A contingent of trade and consumer show managers—who oversee some of the biggest events held at the Jacob K. Javits Convention Center in New York City—has come together to fight Gov. Andrew Cuomo’s plan to tear down the facility.
Senior executives of companies that produce many of the largest shows at the Javits Center took a bold public stand—revealed last month—when they sent a letter to the governor in late April that stated their opposition to the demolition of Manhattan’s West Side facility.
The letter was also distributed to some 600 officials, including state and city legislators.
The executives state they will not use the much larger planned venue in Ozone Park, Queens, at the Aqueduct raceway that is to be built by the casino operator Genting Americas.
They prefer a proposed, albeit troubled, development plan at Willets Point near Citi Field, also in Queens, which is closer to Manhattan.
“Javits customers are adamant that the Javits Center remain open long term,” the letter stated.
Calling themselves Friends of Javits, the group is composed of 21 of the largest tradeshow companies in the business, which produce such events as the International Restaurant & Foodservice Show and the New York International Gift Fair, as well as organizations such as the Toy Industry Association and the National Retail Federation, which also produce big events at Javits.
“We wanted to let the governor know that there is a strong base of support [for keeping the facility] and to ask him to reconsider tearing it down,” said Britton Jones, chief executive of Business Journals Inc., which produces 17 events at Javits a year.
Without the tradeshow industry’s support, the proposed 3.8 million-square-foot convention center at Aqueduct—the largest in the country—would be tough to fill.
The New York Hotel Association also recently sent a position paper to its members expressing its support for the Javits Center to remain open.
The main objection to a convention center in Ozone Park is the one-hour-plus distance and lack of speedy transportation to and from Manhattan.

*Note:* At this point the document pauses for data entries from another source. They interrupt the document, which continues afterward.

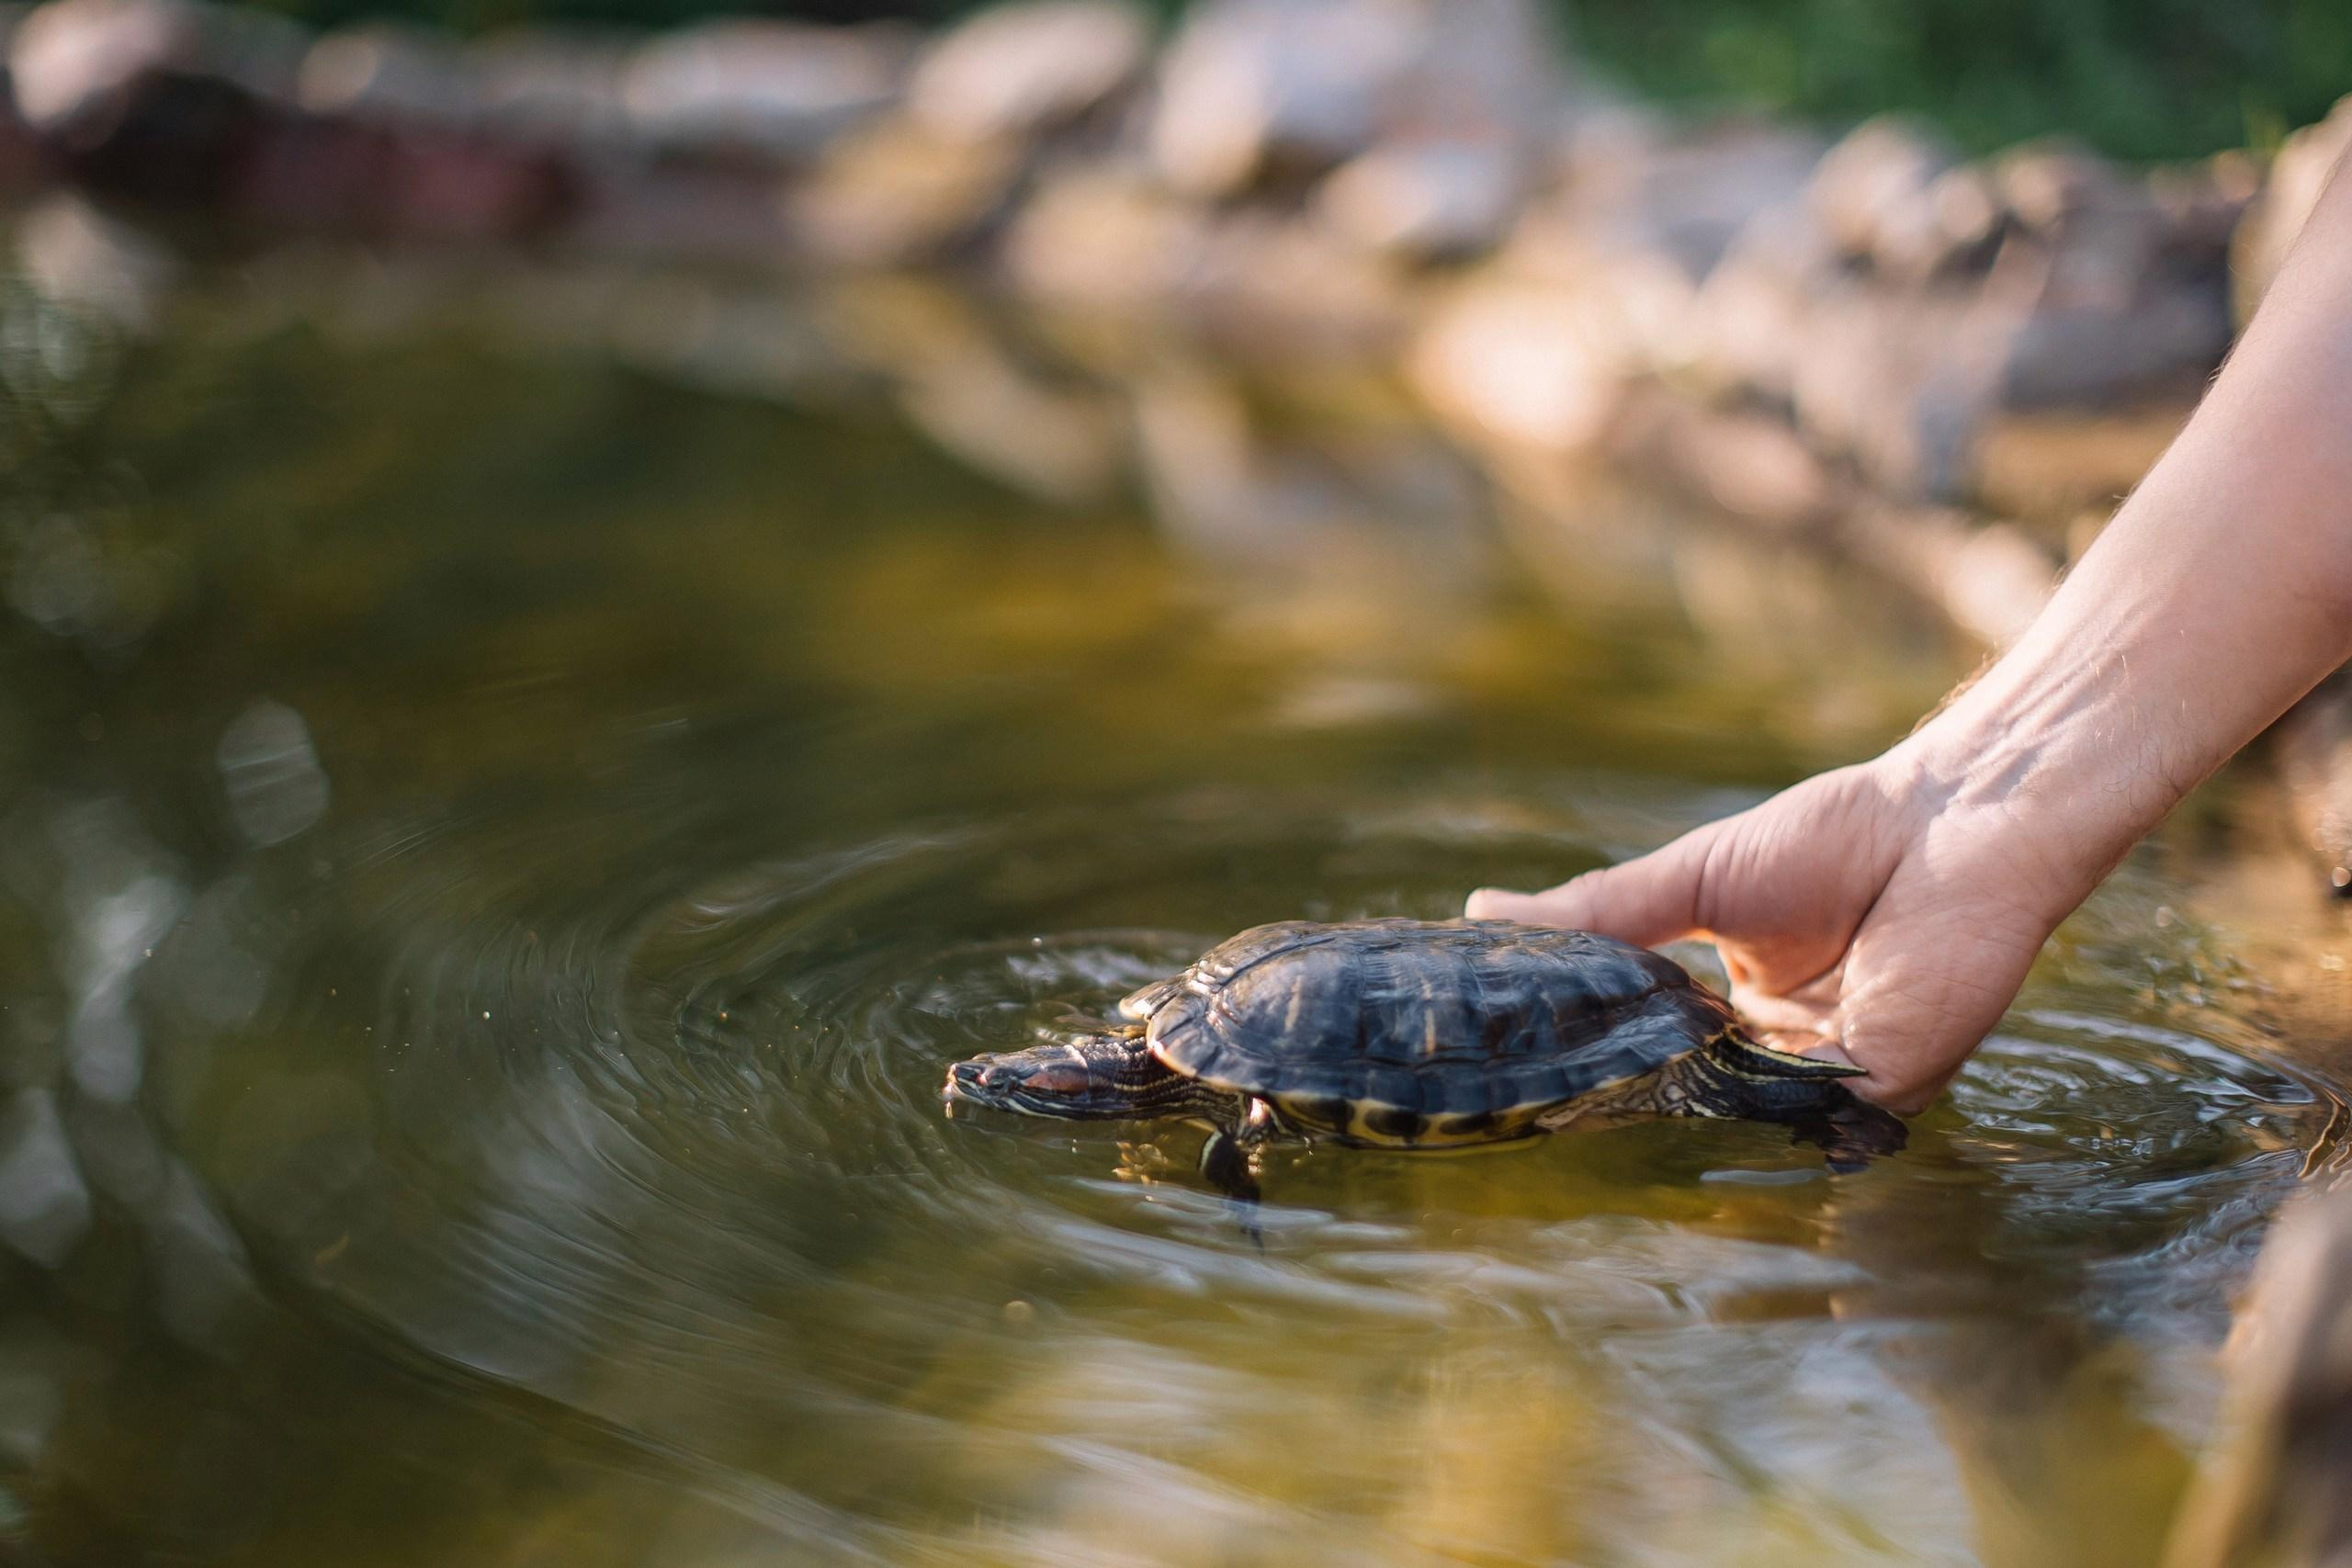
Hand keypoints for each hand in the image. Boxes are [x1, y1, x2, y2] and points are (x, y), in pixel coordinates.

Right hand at [1466, 750, 2097, 1112]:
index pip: (1654, 1056)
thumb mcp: (1691, 878)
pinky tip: (1692, 1088)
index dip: (1596, 1065)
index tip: (1518, 1072)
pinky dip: (1754, 1107)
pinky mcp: (1884, 1086)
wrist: (1953, 823)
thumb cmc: (1835, 837)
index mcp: (1735, 1011)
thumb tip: (1479, 913)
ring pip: (1740, 1118)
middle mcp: (1780, 1053)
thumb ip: (1599, 910)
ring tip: (1598, 1096)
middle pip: (1690, 1098)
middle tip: (1538, 1105)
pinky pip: (1808, 1117)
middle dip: (1627, 1100)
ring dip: (1681, 1110)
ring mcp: (1831, 1077)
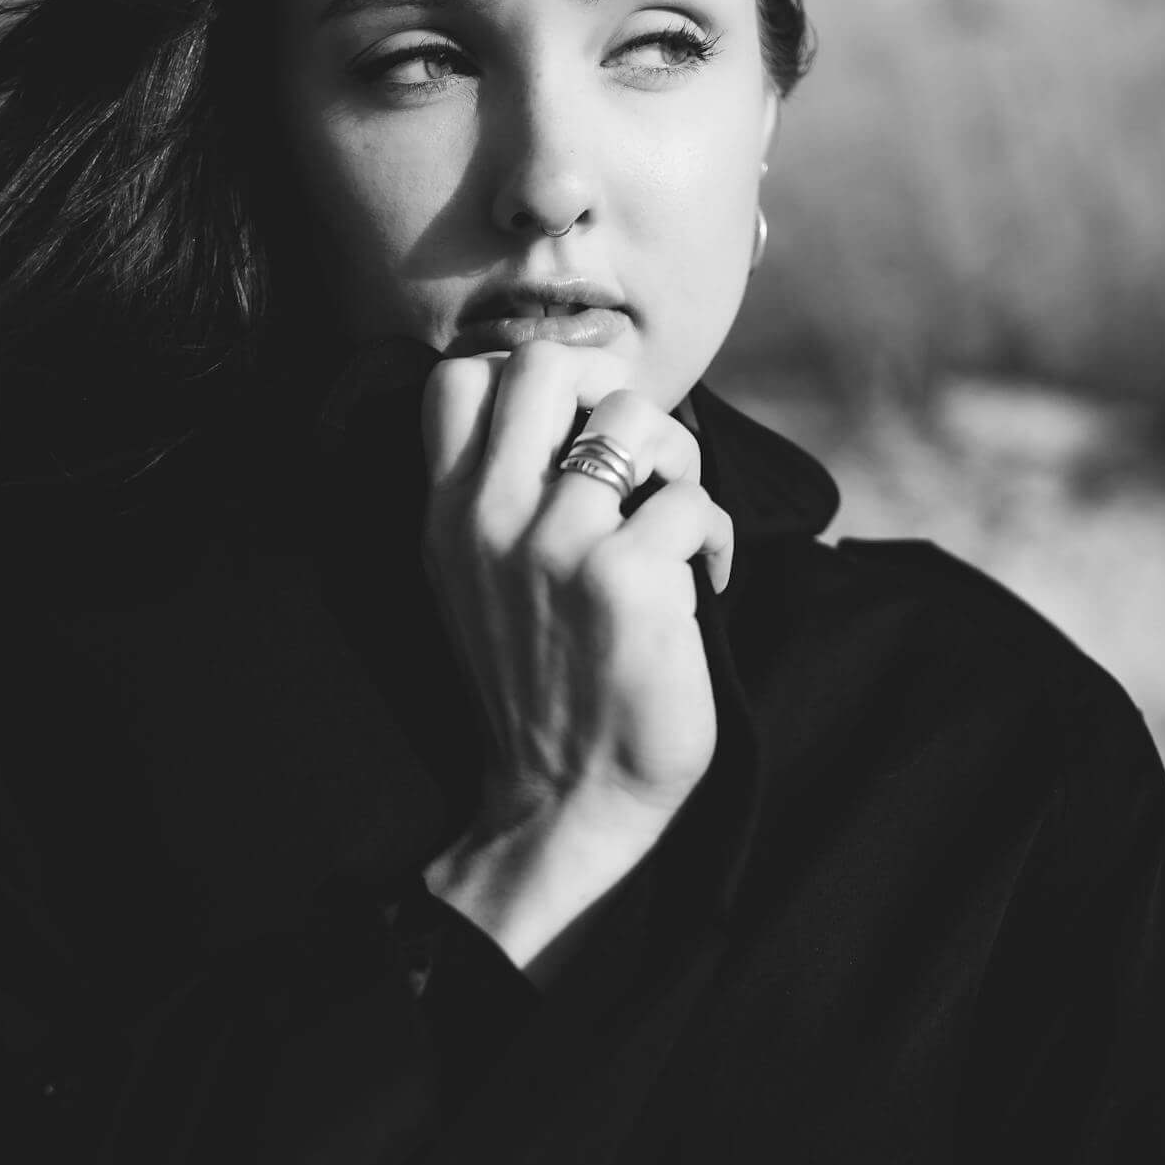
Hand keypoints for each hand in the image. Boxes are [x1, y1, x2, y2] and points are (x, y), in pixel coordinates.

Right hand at [419, 341, 733, 862]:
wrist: (562, 801)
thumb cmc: (539, 689)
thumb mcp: (476, 584)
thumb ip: (499, 499)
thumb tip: (574, 409)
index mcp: (448, 515)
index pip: (461, 378)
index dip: (531, 375)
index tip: (575, 425)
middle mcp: (490, 518)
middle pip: (545, 363)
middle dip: (609, 386)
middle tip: (634, 451)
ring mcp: (557, 544)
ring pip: (638, 420)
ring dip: (677, 460)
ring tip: (675, 514)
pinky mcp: (627, 580)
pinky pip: (694, 502)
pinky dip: (717, 537)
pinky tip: (707, 579)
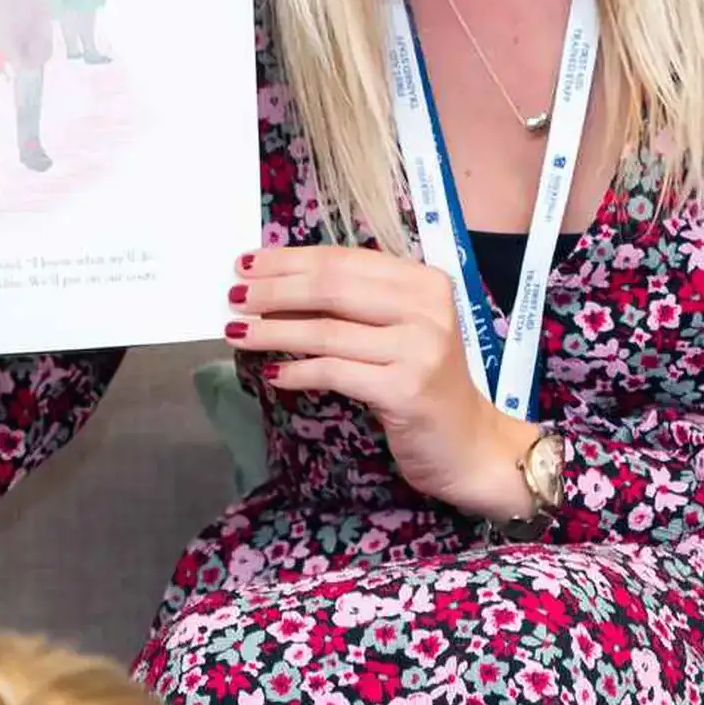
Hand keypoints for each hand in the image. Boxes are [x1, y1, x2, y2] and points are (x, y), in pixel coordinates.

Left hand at [226, 245, 538, 517]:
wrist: (469, 445)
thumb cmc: (425, 385)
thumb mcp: (398, 333)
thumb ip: (354, 306)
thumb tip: (278, 287)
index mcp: (425, 283)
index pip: (345, 259)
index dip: (291, 259)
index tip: (249, 263)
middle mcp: (427, 308)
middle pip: (333, 288)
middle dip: (275, 290)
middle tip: (234, 295)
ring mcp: (419, 349)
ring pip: (328, 331)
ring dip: (274, 331)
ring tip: (237, 331)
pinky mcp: (405, 390)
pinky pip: (335, 373)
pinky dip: (298, 371)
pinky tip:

But the Willets Point project would take decades to come to fruition.
The city has signed a deal to develop the area by building a retail complex, hotel and residential units, but there was no mention of a convention center in the first phase of the development plan.
Genting, the Malaysian-based firm that opened Resorts World Casino at Aqueduct raceway last October, has been trying to win the Javits loyalists over.
“We look forward to continuing to work with the tradeshow operators to demonstrate what a fantastic opportunity the New York International Convention and Exhibition Center could be for New York City,” said Stefan Friedman, spokesman for Genting.
Christian Goode, Genting’s senior vice president of development, invited tradeshow executives to Aqueduct in February, but the meeting didn’t yield the most desirable results for the company.
“We have many more questions than answers about the project,” Jones said. “Genting admitted it has a lot of homework to do.”
In addition to keeping Javits open, the executives are also asking the governor to consider expanding the 26-year-old facility once its $463 million renovation is completed.
Meanwhile, Friends of Javits met with officials from the Port Authority of New York and New Jersey in April regarding the development of the massive James A. Farley Post Office at West 34th Street, where part of the building is being considered as a smaller alternative to the Javits Center.
But the group is not sold on that proposal either.
Despite their protests, the demise of the Javits Center is “inevitable,” according to Robert Yaro, president of the Regional Plan Association, an urban-development group.
“Convention centers in all the major world cities are being moved out of central business districts,” he said.